*** Block opens ***

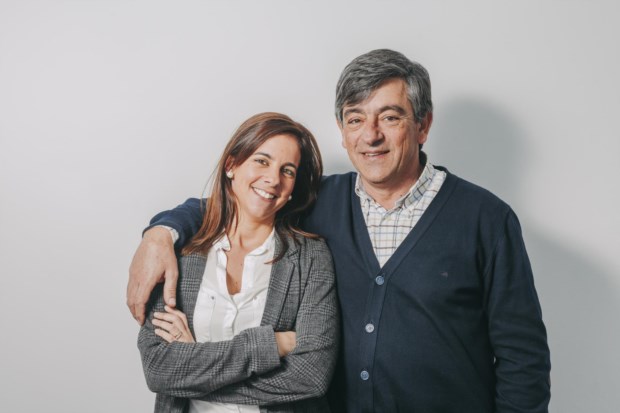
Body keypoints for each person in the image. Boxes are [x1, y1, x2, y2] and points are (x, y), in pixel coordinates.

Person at [128, 50, 551, 412]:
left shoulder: (486, 219)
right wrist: (161, 232)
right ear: (342, 132)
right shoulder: (317, 201)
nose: (371, 136)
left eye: (390, 117)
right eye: (355, 119)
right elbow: (241, 204)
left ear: (423, 125)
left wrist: (195, 376)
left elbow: (523, 358)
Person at [136, 112, 339, 413]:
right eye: (262, 161)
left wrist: (193, 363)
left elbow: (311, 376)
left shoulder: (310, 257)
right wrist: (270, 345)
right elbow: (158, 370)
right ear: (231, 165)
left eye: (287, 171)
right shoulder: (180, 249)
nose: (273, 179)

*** Block closes ***

=== THE TASK ===
Every line from the one containing "right ear: (342, 132)" through the end of the data must be repeated exactly, and no other line.

=== EXERCISE OUTPUT ===
right ear: (342, 132)
right shoulder: (317, 201)
nose: (371, 136)
left eye: (390, 117)
right eye: (355, 119)
right elbow: (241, 204)
left ear: (423, 125)
left wrist: (195, 376)
left elbow: (523, 358)
Person at [136, 112, 339, 413]:
right eye: (262, 161)
left wrist: (193, 363)
left elbow: (311, 376)
left shoulder: (310, 257)
right wrist: (270, 345)
right elbow: (158, 370)
right ear: (231, 165)
left eye: (287, 171)
right shoulder: (180, 249)
nose: (273, 179)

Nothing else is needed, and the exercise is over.